:: REQUIRED ACTION ::
Wherever an image appears in the data, omit it and copy all the remaining text word for word.
# # # #
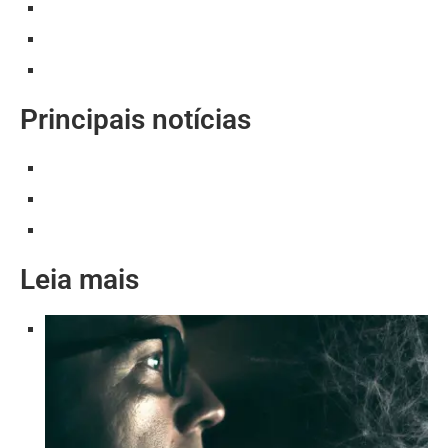
Principais notícias
Leia mais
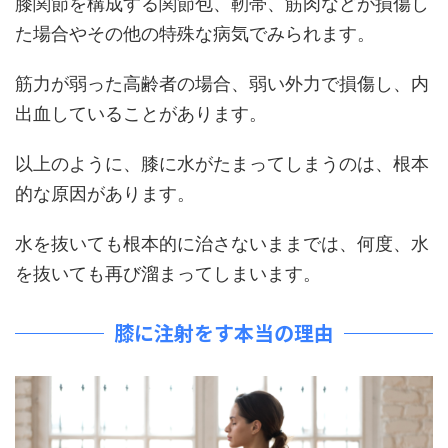
膝関節を構成する関節包、靭帯、筋肉などが損傷し
た場合やその他の特殊な病気でみられます。
筋力が弱った高齢者の場合、弱い外力で損傷し、内
出血していることがあります。
以上のように、膝に水がたまってしまうのは、根本
的な原因があります。
水を抜いても根本的に治さないままでは、何度、水
を抜いても再び溜まってしまいます。
膝に注射をす本当の理由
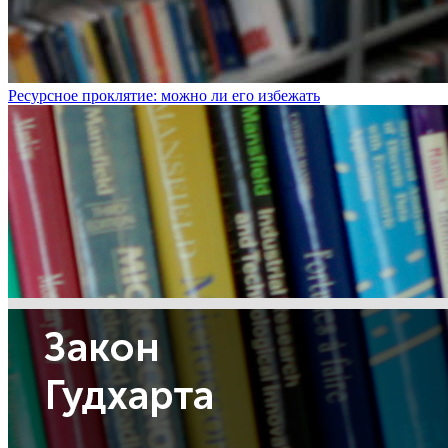
Ресурсное проклятие: можно ли его избежать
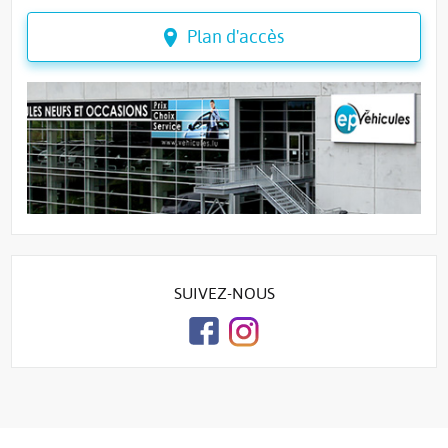
Plan d'accès
SUIVEZ-NOUS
# # # #
:: SOLUTION TO THIS PROBLEM ::
Principais notícias
Leia mais
膝関節を構成する関節包、靭帯、筋肉などが損傷し
た場合やその他の特殊な病気でみられます。
筋力が弱った高齢者の場合、弱い外力で損傷し、内
出血していることがあります。
以上のように、膝に水がたまってしまうのは、根本
的な原因があります。
水を抜いても根本的に治さないままでは、何度、水
を抜いても再び溜まってしまいます。
膝に注射をす本当の理由
Ресурсное проклятие: можно ли его избежать
Plan d'accès
SUIVEZ-NOUS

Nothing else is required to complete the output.